Mankind’s need for the message of Divine Mercy took on dire urgency in the twentieth century, when civilization began to experience an “eclipse of the sense of God,” and therefore, to lose the understanding of the sanctity and inherent dignity of human life. In 1931, Jesus appeared to Sr. Faustina in Poland and expressed his desire for a feast celebrating his mercy. The Feast of Mercy was to be on the Sunday after Easter and was to include a public blessing and liturgical veneration of His image with the inscription “Jesus, I trust in You.”

This promise of mercy has been affirmed by the Church, which has made Divine Mercy Sunday an occasion for receiving a plenary indulgence, “the remission before God of the temporal punishment due to sin whose guilt has already been forgiven” (CCC, no. 1471). The plenary indulgence is granted to the faithful under the usual conditions (Confession, Eucharist, prayer for the intentions of the pope, and complete detachment from sin, even venial sin). The faithful may either take part in the prayers and devotions held in honor of Divine Mercy in any church or chapel or recite the Our Father and Creed in the presence of the Blessed Sacrament exposed or reserved in the tabernacle, adding a devout prayer to the merciful Lord Jesus.There are many aspects of the Divine Mercy devotion, including the Chaplet, the Divine Mercy image, and the “hour of great mercy” (3:00 p.m.). The popularity of these devotions, focused on the Lord’s infinite mercy, has grown rapidly in recent decades. Regarding the Chaplet of Divine Mercy, St. Faustina wrote that Jesus said to her, “At the hour of their death, I defend as My own glory every soul that will say this chaplet; or when others say it for a dying person “ (Divine Mercy in My Soul, no. 811).


The Ascension

The Paschal Mystery culminates in the Ascension of Jesus.
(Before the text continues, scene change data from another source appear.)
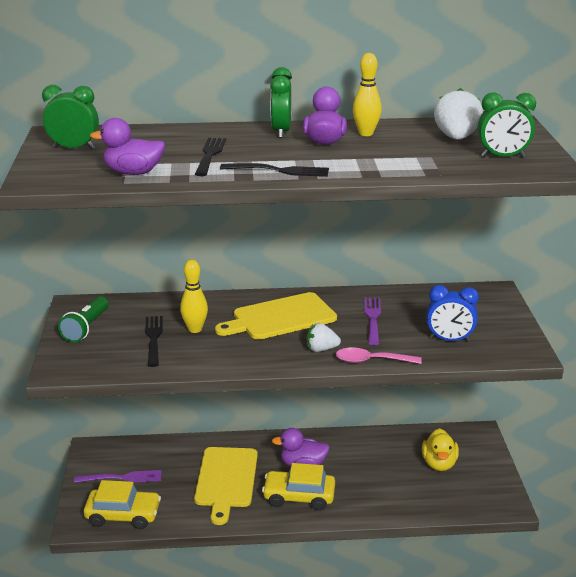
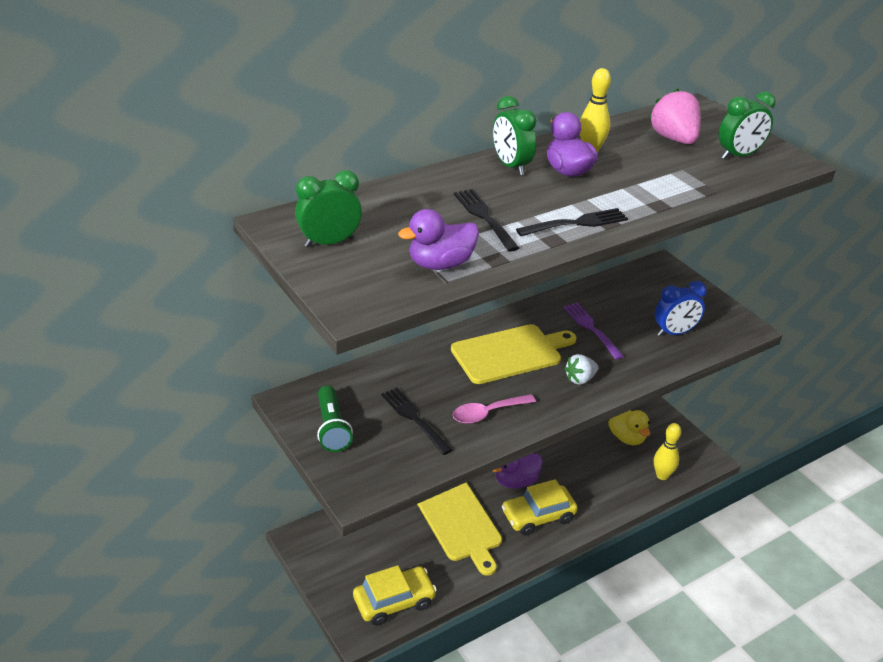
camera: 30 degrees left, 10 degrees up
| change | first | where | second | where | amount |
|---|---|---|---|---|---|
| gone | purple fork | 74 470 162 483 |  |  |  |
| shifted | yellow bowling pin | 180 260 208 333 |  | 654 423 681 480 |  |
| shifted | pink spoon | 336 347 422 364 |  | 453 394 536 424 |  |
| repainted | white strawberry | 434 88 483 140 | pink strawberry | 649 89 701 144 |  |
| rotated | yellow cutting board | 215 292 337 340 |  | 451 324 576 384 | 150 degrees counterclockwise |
After his appearance here on earth in his risen body, and “after giving instructions through the Holy Spirit to the apostles whom he had chosen” (Acts 1:2), Jesus “was lifted up and a cloud took him from their sight” (Acts 1:9)


Pentecost

Pentecost marks the occasion of God sending the Holy Spirit upon Jesus’ disciples after his Resurrection. The book of Acts describes how the disciples were gathered together in one place on the day of Pentecost. The Jewish feast of Pentecost (Shavuot or the Feast of Weeks) was a day that commemorated the giving of the law to Moses, a day soon to be marked as well by the giving of the Holy Spirit. The day of Pentecost was a turning point for the disciples.

On Pentecost, the Holy Spirit gave the disciples the strength to fulfill their commission to spread the Good News of Jesus. The Church marks this day through a special liturgical celebration.

The Solemnity of Pentecost, which crowns and fulfills the Easter season, is a good time to pray for a deeper indwelling of the Holy Spirit.